Tradeoff: higher token cost and latency. - dspy.ReAct() — Reasoning + tool usage
Combines thinking with the ability to call external tools (APIs, search, functions).
Best for: agents, workflows, real-world decision systems.
Tradeoff: more complexity and harder to debug.
For example, in the article writing AI system:
- Predict() could generate the first draft
- ChainOfThought() improves reasoning quality
- ReAct() could pull in external data or tools like web search, citing sources, generating images for the article.
All these might sound strange and difficult to believe.
How does DSPy really work internally?
- The field names act as AI instructions. Titles, headings, and entities in the code have semantic meaning that map to what the goal of the prompt is.
- AI infers what to extract from field names.
- Type hints guide output format.
You can better understand how DSPy works by exploring its underlying code on GitHub.
Key Design Patterns
- Signature-First Design: You define your data contracts before implementation. Instead of starting with prompts, you start with structure. Clearly specifying inputs and expected outputs. This makes the system more predictable and easier to scale. Because of this, the LLM isn’t guessing what to produce, it’s guided by a defined schema. Field names, types, and descriptions act as implicit instructions, improving consistency and output quality.

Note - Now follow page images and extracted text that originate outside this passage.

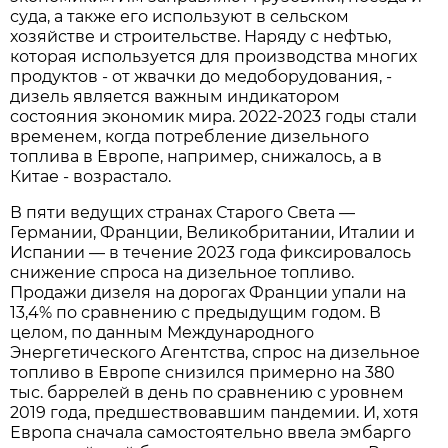
суда, а также его используют в сельском
хозяйстве и строительстве. Наряду с нефтью,
которая используется для производства многих
продуктов - от жвачки до медоборудования, -
дизель является важным индикатором
состояния экономик мира. 2022-2023 годы стали
временем, когда потребление дизельного
топлива в Европе, например, снижалось, а в
Китае - возрастало.
В пяти ведущих странах Старого Света —
Германии, Франции, Великобритании, Италии и
Испании — в течение 2023 года фиксировалось
снижение спроса на дизельное топливо.
Продажи дизеля на дорогах Франции упали на
13,4% по сравнению с предыдущим годом. В
целом, по данным Международного
Энергетического Агентства, спрос на дизельное
топливо в Европе снизился примерно на 380
тыс. баррелей в день по сравнению с уровнем
2019 года, предшествовавшим пандемии. И, хотя
Европа сначала самостоятельно ввела эмбарго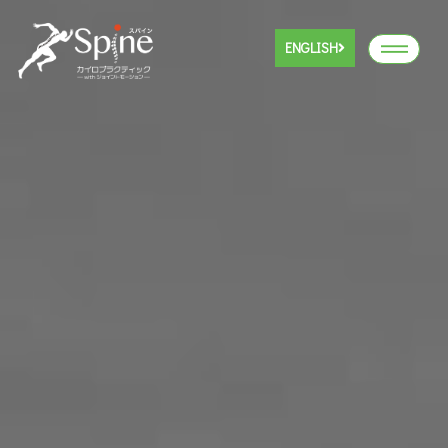
ENGLISH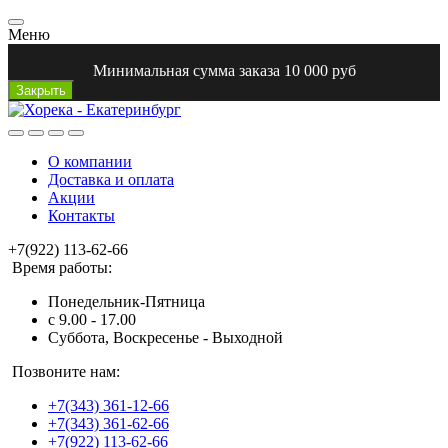
Меню
Минимальная сумма заказа 10 000 руб
Закрыть
О компании
Доставка и оплата
Акции
Контакты
+7(922) 113-62-66
Время работы:
Понедельник-Пятница
с 9.00 - 17.00
Суббота, Воскресенье - Выходной
Позвоните нам:
+7(343) 361-12-66
+7(343) 361-62-66
+7(922) 113-62-66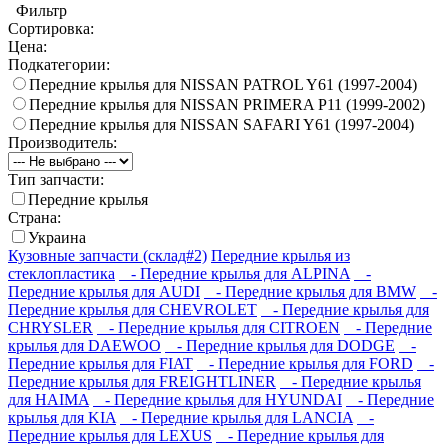
Фильтр
Сортировка:
Цена:
Подкатегории:
Передние крылья для NISSAN PATROL Y61 (1997-2004)
Передние крылья для NISSAN PRIMERA P11 (1999-2002)
Передние крылья для NISSAN SAFARI Y61 (1997-2004)
Производитель:
Тип запчасти:
Передние крылья
Страна:
Украина
Кузовные запчасти (склад#2)
Передние крылья из
стеклопластика
- Передние крылья для ALPINA
-
Передние крылья для AUDI
- Передние крылья для BMW
-
Передние крылья для CHEVROLET
- Передние крылья для
CHRYSLER
- Передние крылья для CITROEN
- Передние
крылья для DAEWOO
- Передние крылья для DODGE
-
Передние крылья для FIAT
- Передние крылья для FORD
-
Передние крылья для FREIGHTLINER
- Передние крылья
для HAIMA
- Передние крылья для HYUNDAI
- Передние
крылья для KIA
- Передние крылья для LANCIA
-
Передние крылья для LEXUS
- Передние крылья для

- Agent Specialization: Work is often divided across specialized agents, each focused on a single outcome.
- Outliner agent = planning specialist
- Section writer agent = content specialist
Each agent does one thing well, which leads to better performance, easier debugging, more modular system design, and simpler optimization. In the article writer AI system, we apply the same principle using DSPy modules, with each component focusing on one outcome.
Why DSPy over regular prompting?
- Outputs become more reliable
- Systems become reusable
- Behavior becomes easier to debug
- Closer to real software engineering instead of tweaking words
DSPy is not just a way to write cleaner prompts, it’s a new way to approach building AI systems.
Prompting is evolving and DSPy is one of the innovative tools in this evolution. The prompt does not have to be so separate from the rest of the code when it can be programmed like the rest of the AI system.
In a subsequent article, I’ll go over some advanced techniques using DSPy, including prompt optimization and model fine-tuning for better performance. Subscribe below to get notified when it’s published.
Instead of thinking of how you can craft the perfect prompt for your next AI system, ask yourself how you can build a programmatic system to automate your prompt engineering.